Kurz nach zwei Uhr nachmittags in einem Restaurant in Zürich: Fabian Unteregger trinkt Mineralwasser. Er trägt ein Jackett mit Poschettli, Jeans und braune, halbhohe Lederschuhe mit roten Schnürsenkeln.

Momoll, der 1.84 Meter grosse Unteregger ist wahrscheinlich der best angezogenste Comedian im ganzen Land. Er wirkt konzentriert, aber gut gelaunt – und das trotz vieler Termine in seiner Agenda («Es gibt viel zu tun»). Na dann, wollen wir keine Zeit mehr verlieren: Los geht's!

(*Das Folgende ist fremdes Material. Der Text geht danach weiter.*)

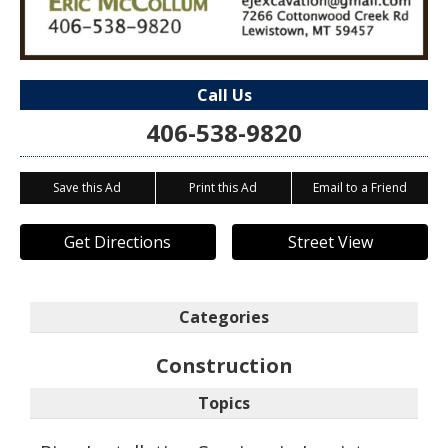
Call Us
406-538-9820
Save this Ad
Print this Ad
Email to a Friend
Get Directions
Street View
Categories
Construction
Topics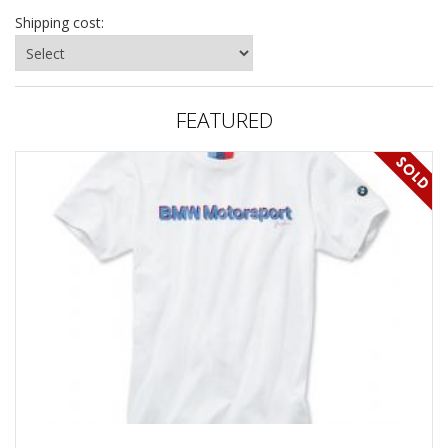
Shipping cost:
FEATURED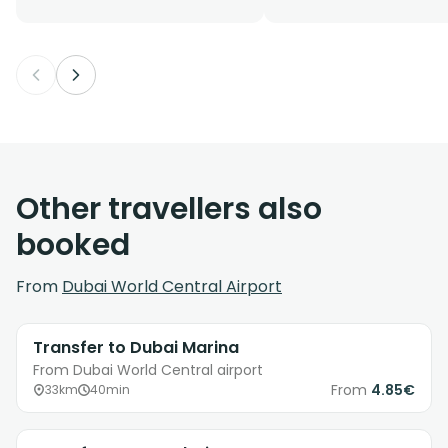
Other travellers also
booked
From
Dubai World Central Airport
Transfer to Dubai Marina
From Dubai World Central airport
From
4.85€
33km
40min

Bluewin: Herr Unteregger, wir machen heute ein Spiel. Ich stelle Ihnen in den nächsten 30 Minuten möglichst viele Fragen. Und Sie antworten möglichst schnell und kurz. Wenn Ihnen eine Frage nicht passt, sagen Sie einfach «weiter».

Fabian Unteregger: Ist doch gut, wir probieren es.

Basteln Sie gerne?

Ja.

Können Sie mit Farbstiften etwas Schönes malen?

Ich kann etwas machen, schön ist aber glaub anders.

Steht bei Ihren Eltern daheim noch etwas herum, dass Sie als Kind gebastelt haben?

Ja, ein Kissen. Ich habe es in der zweiten Klasse gemacht. Ich war Schüler einer Testklasse «Handarbeit». Das war cool. Wir lernten lismen und nähen. Lismen tue ich heute nicht mehr. Der Faden hat sich jeweils so stark um meinen Finger gewickelt, dass er danach fast abgefallen ist. Aber ich bin Heimwerker. Wenn es irgendetwas im Haushalt gibt, das mit Bohrer, Stichsäge oder Heissleim bearbeitet werden kann, gehe ich ans Werk.

Sapperlot! Über sein Privatleben gibt  der Comedian normalerweise nicht viel preis. Ob er heute mehr erzählt?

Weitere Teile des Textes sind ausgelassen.